Securosys TSB 1.17.0.1

Issued: December, 7, 2023

Application Changes

• If REST-API was licensed, TSB tried to execute Approval Cleanup, which results in unlicensed timestamp creation, this is fixed now.

Logging Changes

• Disabled <withJansi> in logback.xml template on the CONSOLE logger to prevent org.fusesource.jansi.AnsiConsole exception not found.

Security Patches

• Bumped all dependencies to latest version and SpringBoot to 3.1.6
• Updated MySQL to 8.1 in docker-compose.yml file

---

Securosys TSB 1.17.0

Issued: November, 6, 2023

API Changes

• New endpoints support to create Self Signed Certificates, CSR & Attestation:
  • POST /v1/certificate/synchronous/create/selfSigned Endpoint to create a self-signed certificate
  • POST /v1/certificate/synchronous/request/download Endpoint to provide CSR-Filedownload with RSA Keys
  • POST /v1/certificate/request Endpoint to support CSR with SKA-Keys
  • POST /v1/key/keyAttestation Endpoint to generate key attestation files as filedownload, to support the qualified Signature Workflow.
    • Namely:
      • <keyname>.sig --> The binary encoded signature
      • <keyname>.xml --> The xml format of the key's properties and capabilities
      • <keyname>.pem --> The Public Key of the Partition dependend Attestation-Key (Attestation-Key signs the key's xml)
      • PrimusHSM_Attestation.crt --> The certificate chain of the HSM.
      • README_PrimusHSM_AuditAndAttestation_AN-E01.md --> Guide on how to proof the authenticity and origin of the key.

---

Securosys TSB 1.16.1

Issued: October, 10, 2023

Take care

The MariaDB connector is now used instead of the MySQL connector. Follow the steps in the chapter Migration Steps

Application Changes

• performance improvement on /v1/synchronousSign by 50%, This optimization ensures faster response times for cryptographic signing operations
• performance improvement on /v1/synchronousDecrypt by 50%
• Support for additional named EccCurves: "secp224k1: 1.3.132.0.32, secp224r1: 1.3.132.0.33, x962p239v1: 1.2.840.10045.3.1.1, x962p239v2: 1.2.840.10045.3.1.2, x962p239v3: 1.2.840.10045.3.1.3, brainpool224r1: 1.3.36.3.3.2.8.1.1.1, brainpool256r1: 1.3.36.3.3.2.8.1.1.7, brainpool320r1: 1.3.36.3.3.2.8.1.1.9, brainpool384r1: 1.3.36.3.3.2.8.1.1.11, brainpool512r1: 1.3.36.3.3.2.8.1.1.13, frp256v1: 1.2.250.1.223.101.256.1, Ed25519: 1.3.101.112
• Support for Certificate Signing request with non-ska keys
• Support for non-PKCS##8 DER encoded RSA-private keys import
• Changed mysql-connector
• Key-Usage Properties on CSR-generation are now marked as critical
• The MariaDB connector is now used instead of the MySQL connector. MariaDB also supports the MySQL connector.

Migration Steps

• If the config value spring.datasource.url starts with 'jdbc:mysql:' change it to 'jdbc:mariadb:'.

API Changes

• POST /v1/key/attributes & /v1/derivedKey now returns derivation values ("derivationType": "BIP32", "derivationValue": "273C08290FA1734D77C5C1D9BDA9B123F5DA38C060AE5D64D5BE987377E71E63")

_Task list_
A - Answer these about the Securosys TSB release notes:
(i) To which version was SpringBoot bumped in TSB 1.17.0.1?
(ii) Which file from the key attestation endpoint holds the certificate chain of the HSM?
(iii) By how much did TSB 1.16.1 improve performance on /v1/synchronousDecrypt?
B - Can you write what comes next in the Securosys TSB release notes, picking up after their last line?
The material that comes after has no connection to the Securosys TSB release notes.

_Source data_
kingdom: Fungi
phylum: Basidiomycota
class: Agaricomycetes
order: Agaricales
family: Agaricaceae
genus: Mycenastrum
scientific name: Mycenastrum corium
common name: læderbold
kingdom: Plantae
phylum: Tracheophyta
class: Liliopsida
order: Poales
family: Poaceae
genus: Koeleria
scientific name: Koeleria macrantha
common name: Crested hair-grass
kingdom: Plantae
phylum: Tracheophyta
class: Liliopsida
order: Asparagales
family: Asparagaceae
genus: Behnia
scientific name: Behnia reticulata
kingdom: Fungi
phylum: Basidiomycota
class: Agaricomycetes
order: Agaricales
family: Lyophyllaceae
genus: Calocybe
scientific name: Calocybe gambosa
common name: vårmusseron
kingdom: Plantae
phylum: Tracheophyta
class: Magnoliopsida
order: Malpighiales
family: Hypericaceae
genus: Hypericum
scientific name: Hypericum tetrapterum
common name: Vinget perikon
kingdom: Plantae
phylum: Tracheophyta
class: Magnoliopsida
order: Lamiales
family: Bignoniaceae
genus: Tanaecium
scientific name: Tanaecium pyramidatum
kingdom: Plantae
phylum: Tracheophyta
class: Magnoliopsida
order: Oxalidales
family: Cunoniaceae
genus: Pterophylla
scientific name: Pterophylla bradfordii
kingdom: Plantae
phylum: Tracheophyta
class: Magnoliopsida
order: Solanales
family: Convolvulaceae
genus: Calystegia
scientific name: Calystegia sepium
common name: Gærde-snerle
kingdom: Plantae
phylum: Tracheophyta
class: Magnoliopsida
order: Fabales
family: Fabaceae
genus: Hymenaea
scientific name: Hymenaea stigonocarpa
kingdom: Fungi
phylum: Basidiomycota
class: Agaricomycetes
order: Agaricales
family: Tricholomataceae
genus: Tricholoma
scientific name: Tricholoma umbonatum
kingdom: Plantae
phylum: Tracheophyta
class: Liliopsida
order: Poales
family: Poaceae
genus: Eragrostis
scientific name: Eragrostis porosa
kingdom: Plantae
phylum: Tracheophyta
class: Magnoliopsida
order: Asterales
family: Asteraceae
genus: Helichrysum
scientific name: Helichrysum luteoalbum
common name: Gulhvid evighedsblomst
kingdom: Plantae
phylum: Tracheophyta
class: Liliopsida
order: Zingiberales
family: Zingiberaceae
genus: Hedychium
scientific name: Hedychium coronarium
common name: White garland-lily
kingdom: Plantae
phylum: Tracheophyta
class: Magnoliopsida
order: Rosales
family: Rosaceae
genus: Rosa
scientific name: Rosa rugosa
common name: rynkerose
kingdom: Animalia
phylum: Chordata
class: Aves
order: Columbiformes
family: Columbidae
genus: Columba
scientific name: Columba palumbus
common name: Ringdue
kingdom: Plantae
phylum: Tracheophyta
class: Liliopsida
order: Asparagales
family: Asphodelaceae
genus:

_Answers provided_
A -
(i) 3.1.6
(ii) PrimusHSM_Attestation.crt
(iii) 50%

B -
• Support for ED-Derivation on all endpoints, bringing significant advancements in key management and performance for ED-keys.
• Support for Unwrap EC-Keys with BIP32, enabling secure key management and derivation. The feature specifically caters to wrapped keys originating from a PrimusHSM, enhancing security and interoperability.
• New endpoints supporting Certificate Signing Requests:
  • POST /v1/certificate/synchronous/request Create a certificate request. After request the key contains a self-signed certificate, this certificate can be obtained by the endpoint GET /v1/certificate/{keyName}
  • POST /v1/certificate/import/plain Certificate import request, the key must exist, if a certificate already exists (e.g. self-signed), it will be overridden
  • GET /v1/certificate/{keyName} Returns the certificate of a key
  • DELETE /v1/certificate/{keyName} Deletes the certificate identified by the keyName from the HSM

Configuration Changes

• New property added (optional): general.futureTimestampDiffApprovalClient in seconds, allows the timestamp to be chosen in the future. Default 0 seconds.

Bugfix

• Persisted (cached) derived keys were always rederived upon signing requests if specified with derivation path (/1'/2'/3), this is now fixed to use the derived key directly
• Pending Tasks for session keys (cached-keys) are not deleted upon base_key deletion, this is now fixed
• Approval on existing approver is rejected when adding new approver to the policy, this is now fixed
• Multiple tokens with special configured timelock are never sent to HSM if signed from token2, this is fixed now and requests are sent to the HSM correctly

---

Securosys TSB 1.16.0

Issued: July, 28, 2023

Application Changes

• performance improvement on /v1/synchronousSign by 50%, This optimization ensures faster response times for cryptographic signing operations

API Changes

• POST /v1/key/attributes & /v1/derivedKey now returns derivation values ("derivationType": "BIP32", "derivationValue": "273C08290FA1734D77C5C1D9BDA9B123F5DA38C060AE5D64D5BE987377E71E63")
• Support for ED-Derivation on all endpoints, bringing significant advancements in key management and performance for ED-keys.
• Support for Unwarp EC-Keys with BIP32, enabling secure key management and derivation. The feature specifically caters to wrapped keys originating from a PrimusHSM, enhancing security and interoperability.

Bugfix

• Persisted (cached) derived keys were always rederived upon signing requests if specified with derivation path (/1'/2'/3), this is now fixed to use the derived key directly

---

Securosys TSB 1.15.2

Issued: July, 19, 2023

API Changes

• External KeyStore
  • Support for Modify, Block & Unblock
  • Support for Wrap & Unwrap
  • Support for delete key with password
  • External Keystore can now be used in multi-tenant mode
• Added additional response field to encrypt request 'encryptedPayloadWithouthMAC' to support python users

Bugfix

• Fixed, multiple request executions in multi-tenant mode using GET /v1/request/{id} (a problem if block or modify requests are executed twice)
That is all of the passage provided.